> **Quoted text**:
================================
To set yourself up for success, choose a business you’re passionate about improving and equipped to manage. But passion alone isn’t enough — experience and knowing which questions to ask before you buy are also important.

These eight steps will guide you through the process of buying an existing business.

1. Figure out what type of business you want to buy

Narrow down your interests, skills and experience. You’ll be more likely to succeed if you buy a small business that dovetails with what you already know and like.

For example, if you’ve worked as a line cook for several years, you might decide to run your own restaurant. Or maybe you’re a long-time employee at a company that’s now on the market. In that case, who better to buy the business than someone who knows it as intimately as you?

“Long-term key employees of small businesses are often the ones best positioned to successfully succeed the founder,” says Tim Stolz, a certified financial planner and certified public accountant at Bestgate Wealth Advisors in Maryland.

He adds that small businesses are often well positioned to buy their competitors, especially if they serve similar groups of customers.

2. Search for businesses that are for sale

There are several ways to find a business that fits your criteria:

  • Browsing business-for-sale websites. Sites like BizBuySell.com, BizQuest.com, and FranchiseGator.com are online aggregators for small businesses and franchises for sale. You can filter listings by industry, location and price.

  • Looking for advertisements (or placing your own). Check local newspapers, industry publications or sites like Craigslist for business sale listings. You can also post an ad expressing interest in buying.

  • Asking your network. Reach out to the business people you're connected to. They might know of opportunities that are a perfect fit for you.

  • Going to meetups or industry conferences. While there, you can ask around for references or professionals who can help you find the right business to buy.

  • Working with a business broker. Just as a small-business loan broker can find you a loan, a business broker can find you a small business for sale.

More about business brokers

Most business brokers are hired by sellers to find qualified buyers and manage negotiations. Individual business brokers or brokerage firms may also have a list of small businesses for sale, so they can connect you with multiple options.

What business brokers can do for you:

  • Help identify your interests. A good broker will help you pinpoint your skills and interests and connect you with businesses that might be a good fit. They may even introduce you to an industry that you might not have thought to pursue.

  • Tell you which businesses to avoid. Experienced brokers can help you steer clear of bad deals and failing businesses.

  • Guide you through negotiations. Buying a business can involve a complicated negotiation process. A broker can advise you on what to ask for, what to avoid and how to structure your deal.

A business broker can be a valuable resource for finding an established business for sale, but it’s important to choose the right one. Choose a broker who understands and represents your interests, not just the seller’s.

3. Understand why an existing business is up for sale

Business owners sell for many reasons. It could be something as simple as retirement, or there might be a more worrisome reason, like a fundamental problem with the business. You’ll want to understand why the owner is selling before you buy.

Ask the owner what challenges they've encountered, what they’ve done to try solving those problems and how those attempts fared. Throughout the process, ask yourself, “Do I have what it takes to meet these challenges with different or better solutions?”

Be on the lookout for:

  • A weak business plan (no market for the product or service).
================================
> **Directions**:
A. In the guide on buying a business, update the passage starting with "3. Understand why" and going on through "before you buy.", putting "relocation" in place of "retirement".
B. Condense the paragraph of the business-buying guide that begins "Most business brokers are hired by sellers" into a single shorter sentence, keeping its main facts.

> **Material**:
================================
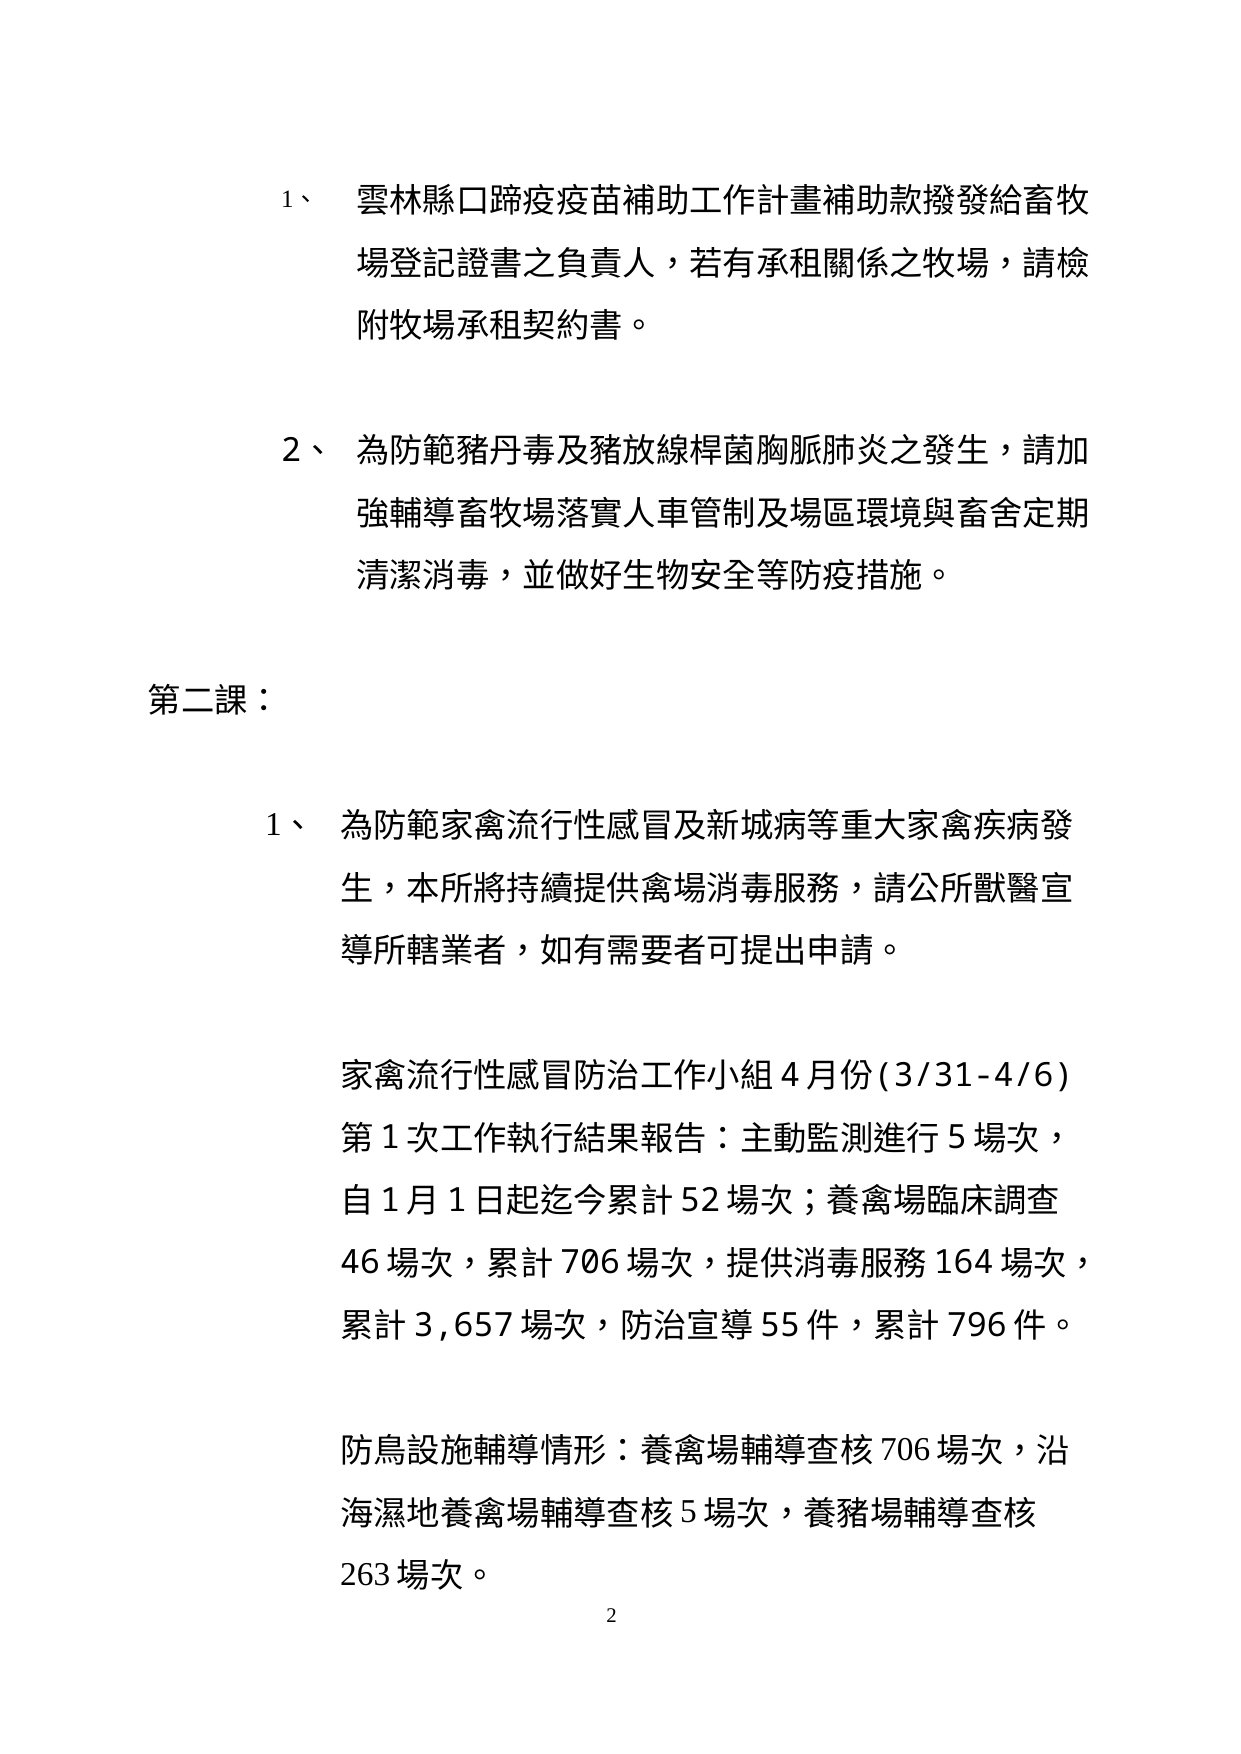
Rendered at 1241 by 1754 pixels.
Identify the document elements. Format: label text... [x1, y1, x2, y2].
================================
> **Responses in order**:
A.
3. Understand why an existing business is up for sale

Business owners sell for many reasons. It could be something as simple as relocation, or there might be a more worrisome reason, like a fundamental problem with the business. You’ll want to understand why the owner is selling before you buy.

B. Business brokers, usually hired by sellers to find qualified buyers and handle negotiations, may also keep lists of small businesses for sale and can connect you with several options.